___ INFORMATION ___

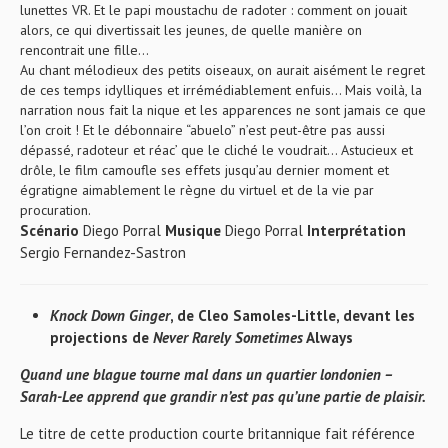
lunettes VR. Et le papi moustachu de radoter : comment on jouait
alors, ce qui divertissait les jeunes, de quelle manière on
rencontrait une fille…
Au chant mélodieux des petits oiseaux, on aurait aisément le regret
de ces temps idylliques et irrémédiablement enfuis… Mais voilà, la
narration nous fait la nique et les apparences ne sont jamais ce que
l’on croit ! Et le débonnaire “abuelo” n’est peut-être pas aussi
dépassé, radoteur et réac’ que le cliché le voudrait… Astucieux et
drôle, le film camoufle ses effets jusqu’au dernier moment et
égratigne aimablement le règne du virtuel et de la vie par
procuration.
Scénario
Diego Porral
Musique
Diego Porral
Interprétation
Sergio Fernandez-Sastron
Knock Down Ginger
, de Cleo Samoles-Little, devant les
projections de
Never Rarely Sometimes
Always
Quand une blague tourne mal dans un quartier londonien –
Sarah-Lee apprend que grandir n’est pas qu’une partie de plaisir.
Le titre de cette production courte britannique fait référence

___

**PROBLEM**
Reproduce the text of the material above verbatim, keeping its line breaks and omitting the pictures.

**SOLUTION BELOW**
lunettes VR. Et le papi moustachu de radoter : comment on jouait
alors, ce qui divertissait les jeunes, de quelle manière on
rencontrait une fille…
Au chant mélodieux des petits oiseaux, on aurait aisément le regret
de ces temps idylliques et irrémédiablement enfuis… Mais voilà, la
narration nous fait la nique et les apparences ne sont jamais ce que
l’on croit ! Et le débonnaire “abuelo” n’est peut-être pas aussi
dépassé, radoteur et réac’ que le cliché le voudrait… Astucieux et
drôle, le film camoufle ses effets jusqu’au dernier moment et
égratigne aimablement le règne du virtuel et de la vie par
procuration.
Scénario
Diego Porral
Musique
Diego Porral
Interprétation
Sergio Fernandez-Sastron
Knock Down Ginger
, de Cleo Samoles-Little, devant les
projections de
Never Rarely Sometimes
Always
Quand une blague tourne mal dans un quartier londonien –
Sarah-Lee apprend que grandir n’est pas qu’une partie de plaisir.
Le titre de cette production courte britannique fait référence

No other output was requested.